▶ _What to produce_
Scan the records for the word "which". Report each line where it occurs.

Data shown Block Start

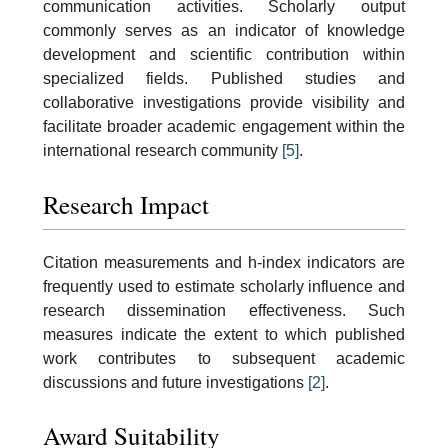
communication activities. Scholarly output
commonly serves as an indicator of knowledge
development and scientific contribution within
specialized fields. Published studies and
collaborative investigations provide visibility and
facilitate broader academic engagement within the
international research community
[5]
.
Research Impact
Citation measurements and h-index indicators are
frequently used to estimate scholarly influence and
research dissemination effectiveness. Such
measures indicate the extent to which published
work contributes to subsequent academic
discussions and future investigations
[2]
.
Award Suitability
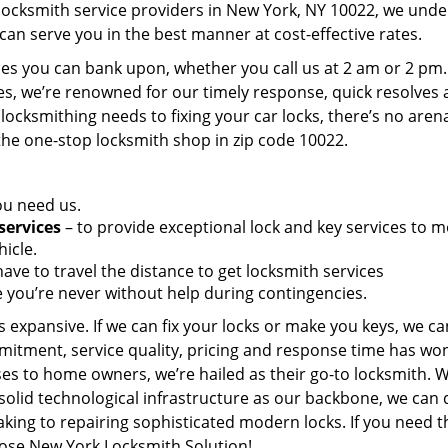
 locksmith service providers in New York, NY 10022, we und
can serve you in the best manner at cost-effective rates.
es you can bank upon, whether you call us at 2 am or 2 pm.
es, we’re renowned for our timely response, quick resolves
locksmithing needs to fixing your car locks, there’s no aren
the one-stop locksmith shop in zip code 10022.
ou need us.
services
– to provide exceptional lock and key services to m
icle.
ave to travel the distance to get locksmith services
 you’re never without help during contingencies.
 expansive. If we can fix your locks or make you keys, we ca
mitment, service quality, pricing and response time has wo
es to home owners, we’re hailed as their go-to locksmith. W
solid technological infrastructure as our backbone, we can 
king to repairing sophisticated modern locks. If you need t
oose New York Locksmith Solution!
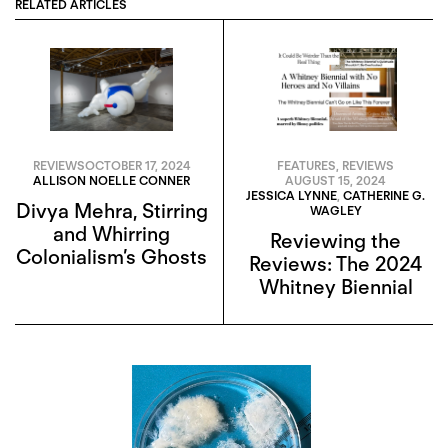
RELATED ARTICLES
REVIEWS
OCTOBER 17, 2024
FEATURES
,
REVIEWS
ALLISON NOELLE CONNER
AUGUST 15, 2024
JESSICA LYNNE
,
CATHERINE G.
Divya Mehra, Stirring
WAGLEY
and Whirring
Reviewing the
Colonialism’s Ghosts
Reviews: The 2024
Whitney Biennial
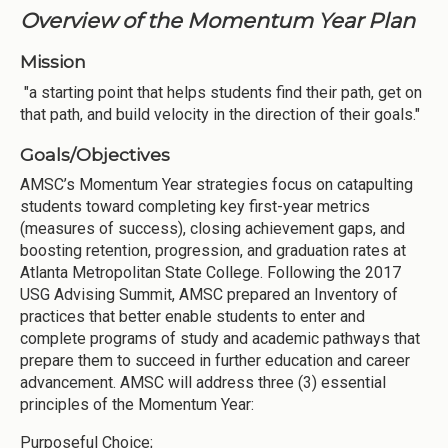
Overview of the Momentum Year Plan
Mission
"a starting point that helps students find their path, get on
that path, and build velocity in the direction of their goals."
Goals/Objectives
AMSC’s Momentum Year strategies focus on catapulting
students toward completing key first-year metrics
(measures of success), closing achievement gaps, and
boosting retention, progression, and graduation rates at
Atlanta Metropolitan State College. Following the 2017
USG Advising Summit, AMSC prepared an Inventory of
practices that better enable students to enter and
complete programs of study and academic pathways that
prepare them to succeed in further education and career
advancement. AMSC will address three (3) essential
principles of the Momentum Year:
Purposeful Choice;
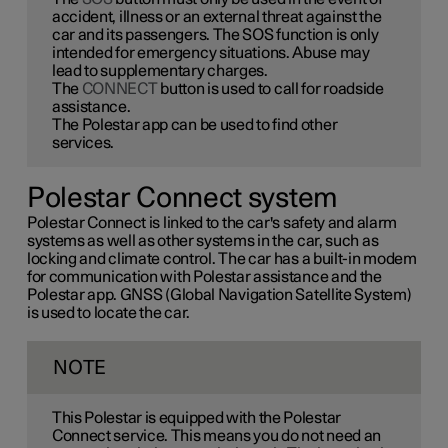
accident, illness or an external threat against the
car and its passengers. The SOS function is only
intended for emergency situations. Abuse may
lead to supplementary charges.
The
CONNECT
button is used to call for roadside
assistance.
The Polestar app can be used to find other
services.
Polestar Connect system
Polestar Connect is linked to the car's safety and alarm
systems as well as other systems in the car, such as
locking and climate control. The car has a built-in modem
for communication with Polestar assistance and the
Polestar app. GNSS (Global Navigation Satellite System)
is used to locate the car.
NOTE
This Polestar is equipped with the Polestar
Connect service. This means you do not need an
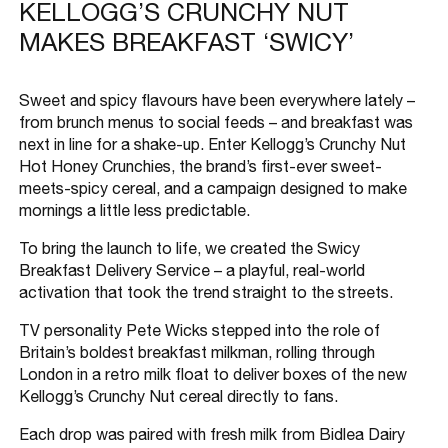
KELLOGG’S CRUNCHY NUT
MAKES BREAKFAST ‘SWICY’
Sweet and spicy flavours have been everywhere lately –
from brunch menus to social feeds – and breakfast was
next in line for a shake-up. Enter Kellogg’s Crunchy Nut
Hot Honey Crunchies, the brand’s first-ever sweet-
meets-spicy cereal, and a campaign designed to make
mornings a little less predictable.
To bring the launch to life, we created the Swicy
Breakfast Delivery Service – a playful, real-world
activation that took the trend straight to the streets.
TV personality Pete Wicks stepped into the role of
Britain’s boldest breakfast milkman, rolling through
London in a retro milk float to deliver boxes of the new
Kellogg’s Crunchy Nut cereal directly to fans.
Each drop was paired with fresh milk from Bidlea Dairy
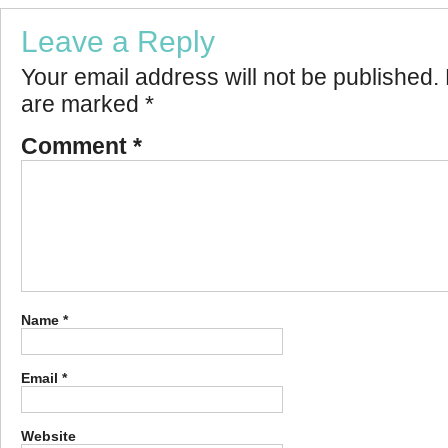
Leave a Reply
Your email address will not be published.
are marked
*
Comment
*
Name
*
Email
*
Website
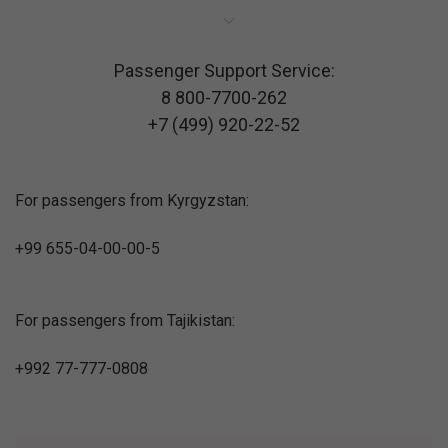
Passenger Support Service:
8 800-7700-262
+7 (499) 920-22-52
For passengers from Kyrgyzstan:
+99 655-04-00-00-5
For passengers from Tajikistan:
+992 77-777-0808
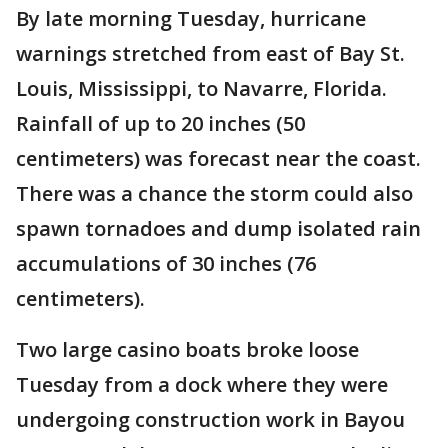
By late morning Tuesday, hurricane
warnings stretched from east of Bay St.
Louis, Mississippi, to Navarre, Florida.
Rainfall of up to 20 inches (50
centimeters) was forecast near the coast.
There was a chance the storm could also
spawn tornadoes and dump isolated rain
accumulations of 30 inches (76
centimeters).
Two large casino boats broke loose
Tuesday from a dock where they were
undergoing construction work in Bayou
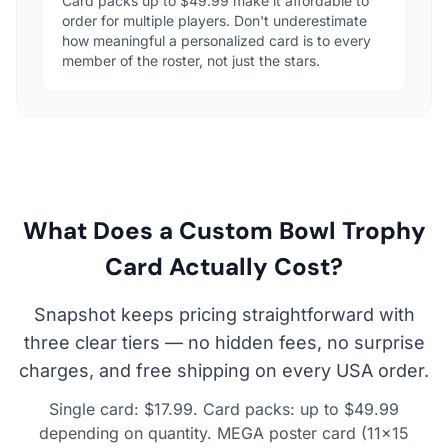
Card packs up to $49.99 make it affordable to
order for multiple players. Don't underestimate
how meaningful a personalized card is to every
member of the roster, not just the stars.
What Does a Custom Bowl Trophy
Card Actually Cost?
Snapshot keeps pricing straightforward with
three clear tiers — no hidden fees, no surprise
charges, and free shipping on every USA order.
Single card: $17.99. Card packs: up to $49.99
depending on quantity. MEGA poster card (11×15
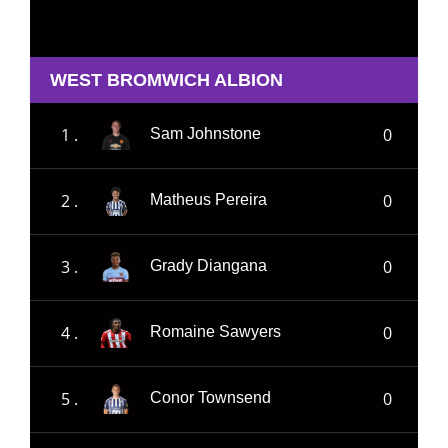
WEST BROMWICH ALBION
1 .
0
Sam Johnstone
2 .
0
Matheus Pereira
3 .
0
Grady Diangana
4 .
0
Romaine Sawyers
5 .
0
Conor Townsend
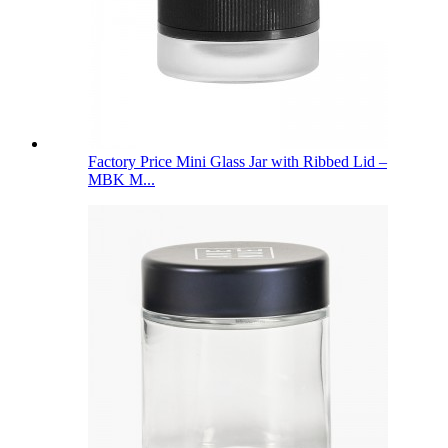
Factory Price Mini Glass Jar with Ribbed Lid –
MBK M...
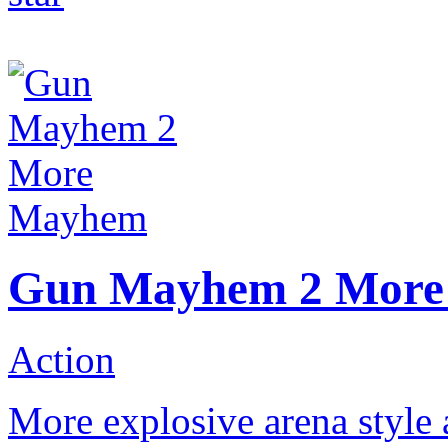
Gun Mayhem 2 Mor
Action
More explosive arena style a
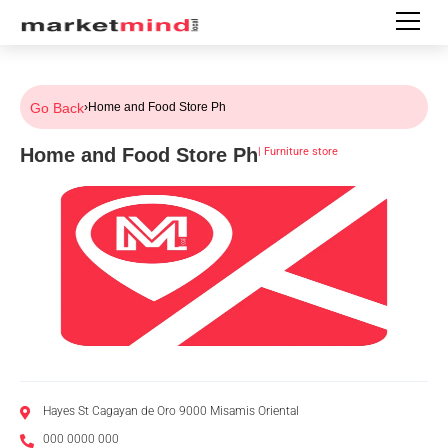
Go Back
›
Home and Food Store Ph
Home and Food Store Ph
|
Furniture store
Hayes St Cagayan de Oro 9000 Misamis Oriental
000 0000 000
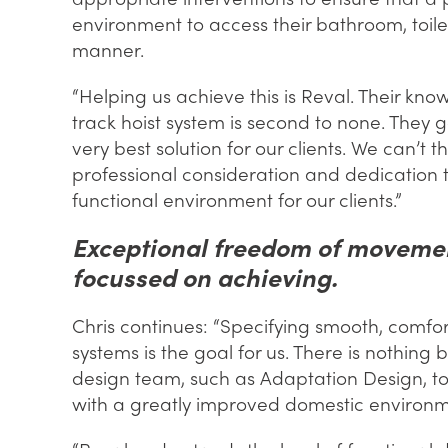
environment to access their bathroom, toile
manner.
“Helping us achieve this is Reval. Their kn
track hoist system is second to none. They 
very best solution for our clients. We can’t 
professional consideration and dedication
functional environment for our clients.”
Exceptional freedom of movement
focussed on achieving.
Chris continues: “Specifying smooth, comfort
systems is the goal for us. There is nothing
design team, such as Adaptation Design, to
with a greatly improved domestic environm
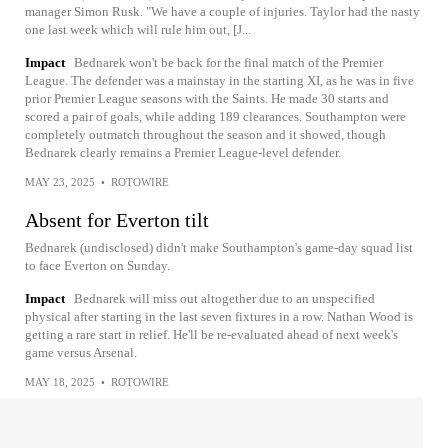
manager Simon Rusk. "We have a couple of injuries. Taylor had the nasty
one last week which will rule him out, [J...
Impact
Bednarek won't be back for the final match of the Premier
League. The defender was a mainstay in the starting XI, as he was in five
prior Premier League seasons with the Saints. He made 30 starts and
scored a pair of goals, while adding 189 clearances. Southampton were
completely outmatch throughout the season and it showed, though
Bednarek clearly remains a Premier League-level defender.
MAY 23, 2025
•
ROTOWIRE
Absent for Everton tilt
Bednarek (undisclosed) didn't make Southampton's game-day squad list
to face Everton on Sunday.
Impact
Bednarek will miss out altogether due to an unspecified
physical after starting in the last seven fixtures in a row. Nathan Wood is
getting a rare start in relief. He'll be re-evaluated ahead of next week's
game versus Arsenal.
MAY 18, 2025
•
ROTOWIRE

Data shown Block End

▶ _Problem solution_
measures indicate the extent to which published
one last week which will rule him out, [J...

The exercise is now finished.